* WHAT TO DO
Reproduce word for word the stretch of the items below from the line containing "USD 180k-215k / y" through the line containing "Under 5 Miles", leaving the pictures out of your answer.

* RECORDS TO USE
********************

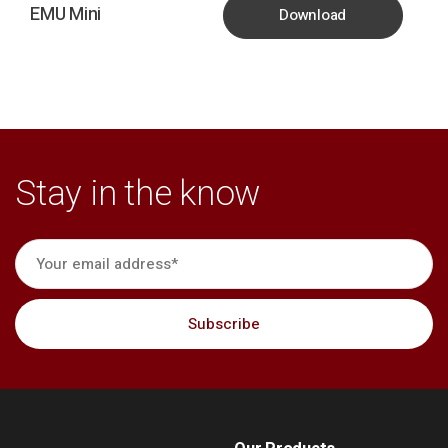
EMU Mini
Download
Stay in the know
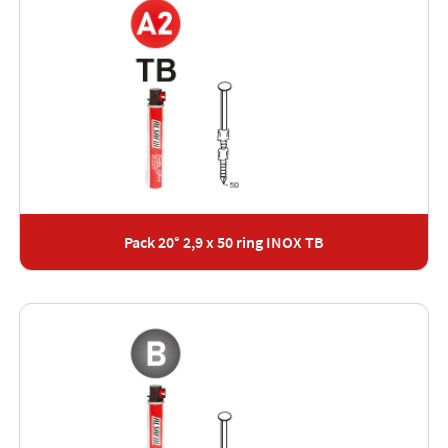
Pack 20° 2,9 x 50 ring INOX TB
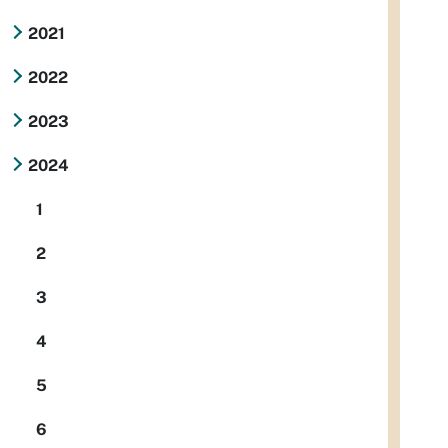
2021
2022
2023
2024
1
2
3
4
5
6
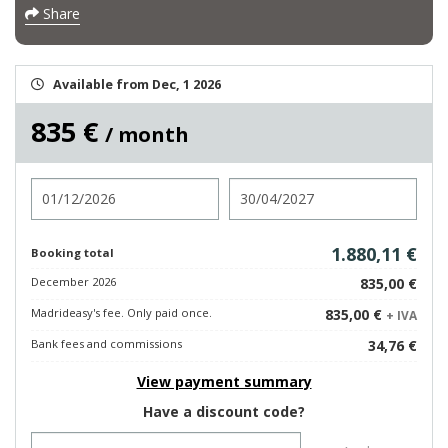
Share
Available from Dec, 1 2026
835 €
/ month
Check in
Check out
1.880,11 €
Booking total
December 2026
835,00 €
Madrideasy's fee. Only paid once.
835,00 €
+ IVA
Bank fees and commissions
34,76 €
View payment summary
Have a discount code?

********************

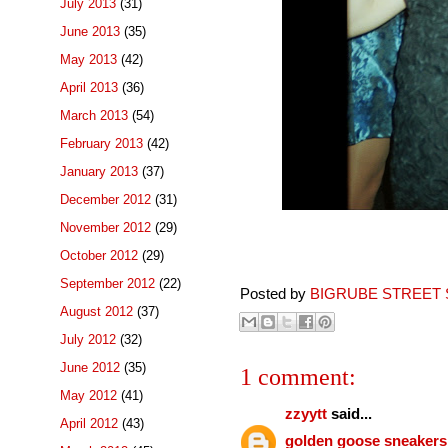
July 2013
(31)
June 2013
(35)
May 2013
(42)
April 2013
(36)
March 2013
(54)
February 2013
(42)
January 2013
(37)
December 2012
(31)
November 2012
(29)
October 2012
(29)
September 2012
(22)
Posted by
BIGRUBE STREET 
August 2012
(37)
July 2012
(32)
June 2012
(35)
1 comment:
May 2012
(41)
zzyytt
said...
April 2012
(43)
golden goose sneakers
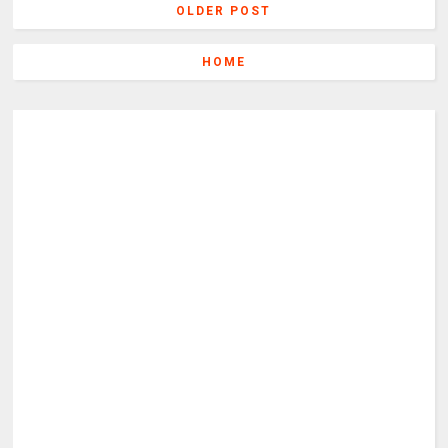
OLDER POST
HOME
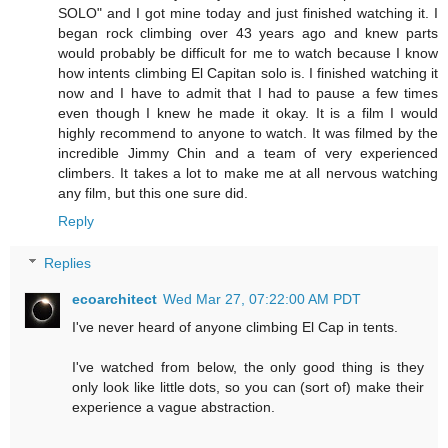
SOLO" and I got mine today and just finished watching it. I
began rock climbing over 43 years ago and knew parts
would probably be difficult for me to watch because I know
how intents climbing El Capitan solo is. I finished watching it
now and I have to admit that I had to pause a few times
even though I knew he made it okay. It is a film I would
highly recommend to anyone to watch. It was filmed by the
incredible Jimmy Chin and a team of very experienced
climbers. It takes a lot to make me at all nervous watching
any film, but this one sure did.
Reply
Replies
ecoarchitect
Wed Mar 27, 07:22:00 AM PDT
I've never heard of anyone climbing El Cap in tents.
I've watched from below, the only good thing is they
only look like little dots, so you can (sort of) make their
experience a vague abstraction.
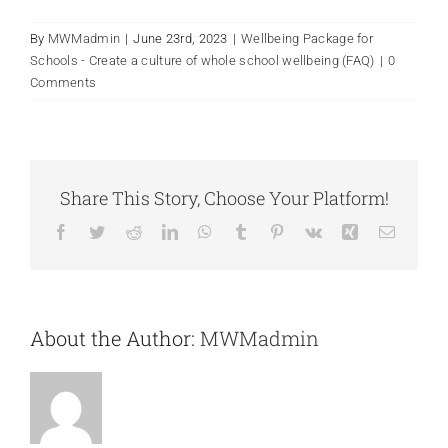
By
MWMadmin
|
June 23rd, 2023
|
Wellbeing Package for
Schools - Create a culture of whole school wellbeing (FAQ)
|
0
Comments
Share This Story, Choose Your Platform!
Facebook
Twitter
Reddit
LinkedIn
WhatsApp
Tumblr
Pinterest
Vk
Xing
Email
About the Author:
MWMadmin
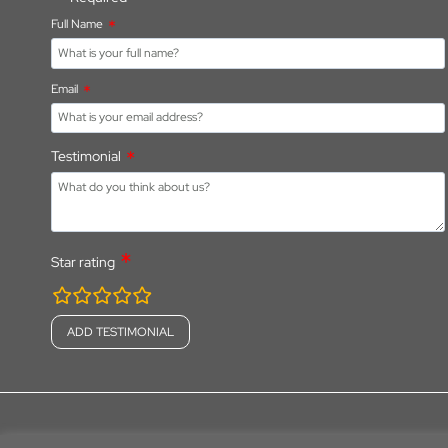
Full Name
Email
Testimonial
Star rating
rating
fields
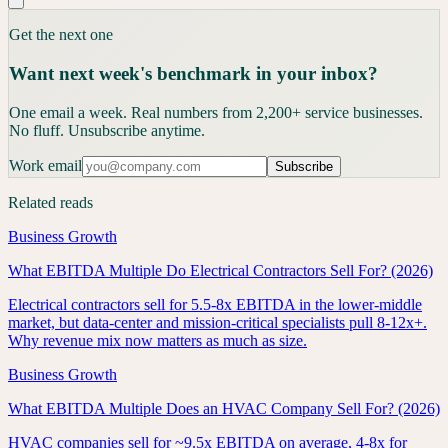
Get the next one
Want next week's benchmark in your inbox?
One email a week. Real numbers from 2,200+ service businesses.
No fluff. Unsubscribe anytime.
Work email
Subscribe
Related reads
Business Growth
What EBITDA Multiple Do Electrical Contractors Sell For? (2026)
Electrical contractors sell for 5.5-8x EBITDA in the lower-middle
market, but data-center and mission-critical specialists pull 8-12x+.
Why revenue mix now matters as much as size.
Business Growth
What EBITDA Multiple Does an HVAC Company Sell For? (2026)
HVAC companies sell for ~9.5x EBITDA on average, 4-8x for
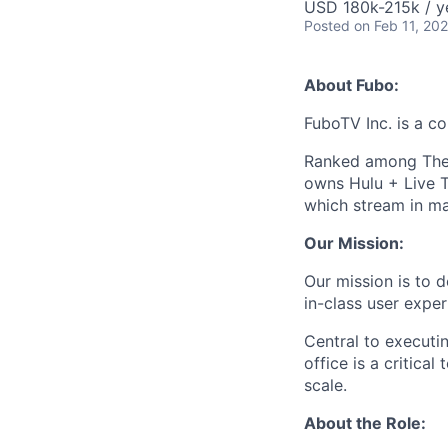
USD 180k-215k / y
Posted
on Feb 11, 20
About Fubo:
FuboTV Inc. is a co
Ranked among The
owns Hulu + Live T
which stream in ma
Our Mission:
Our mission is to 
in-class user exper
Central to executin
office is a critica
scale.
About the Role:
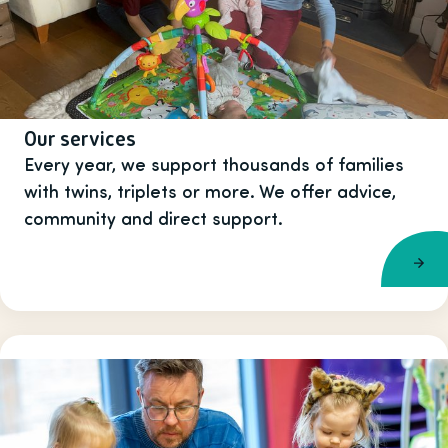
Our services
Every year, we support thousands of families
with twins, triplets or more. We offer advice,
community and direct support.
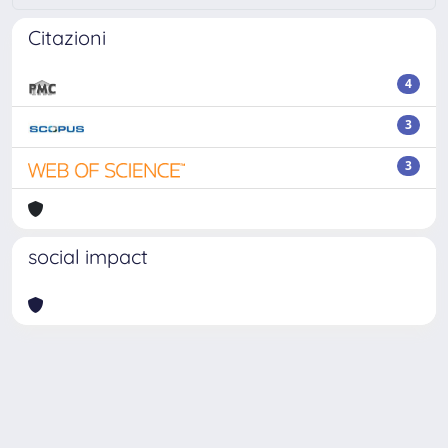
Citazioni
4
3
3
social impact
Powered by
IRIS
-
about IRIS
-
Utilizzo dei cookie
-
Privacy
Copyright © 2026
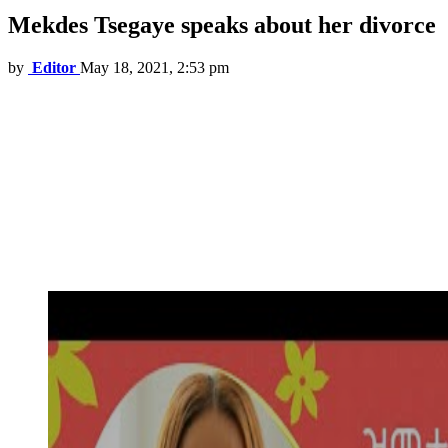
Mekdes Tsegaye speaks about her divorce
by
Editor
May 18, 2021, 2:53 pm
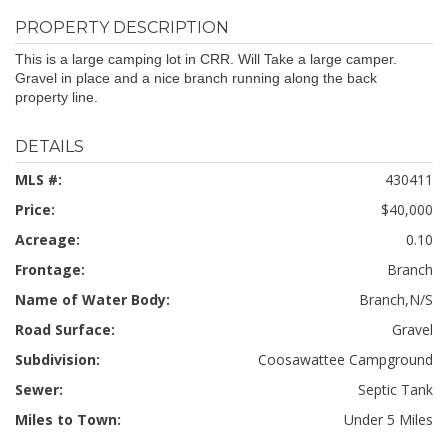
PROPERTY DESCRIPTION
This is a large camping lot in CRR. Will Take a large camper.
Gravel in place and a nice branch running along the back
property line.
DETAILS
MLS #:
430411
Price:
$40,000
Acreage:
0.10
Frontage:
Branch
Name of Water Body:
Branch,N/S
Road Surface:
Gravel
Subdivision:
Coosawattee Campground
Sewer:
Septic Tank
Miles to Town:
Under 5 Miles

********************

* RESULT OF THE TASK
USD 180k-215k / y
Posted
on Feb 11, 20
About Fubo:
FuboTV Inc. is a co
Ranked among The
owns Hulu + Live T
which stream in ma
Our Mission:
Our mission is to 
in-class user exper
Central to executin
office is a critica
scale.
About the Role:
Our services
Every year, we support thousands of families
with twins, triplets or more. We offer advice,
community and direct support.
Citazioni
4
3
3
social impact
Powered by
IRIS
-
about IRIS
-
Utilizzo dei cookie
-
Privacy
Copyright © 2026
Mekdes Tsegaye speaks about her divorce
by
Editor
May 18, 2021, 2:53 pm
PROPERTY DESCRIPTION
This is a large camping lot in CRR. Will Take a large camper.
Gravel in place and a nice branch running along the back
property line.
DETAILS
MLS #:
430411
Price:
$40,000
Acreage:
0.10
Frontage:
Branch
Name of Water Body:
Branch,N/S
Road Surface:
Gravel
Subdivision:
Coosawattee Campground
Sewer:
Septic Tank
Miles to Town:
Under 5 Miles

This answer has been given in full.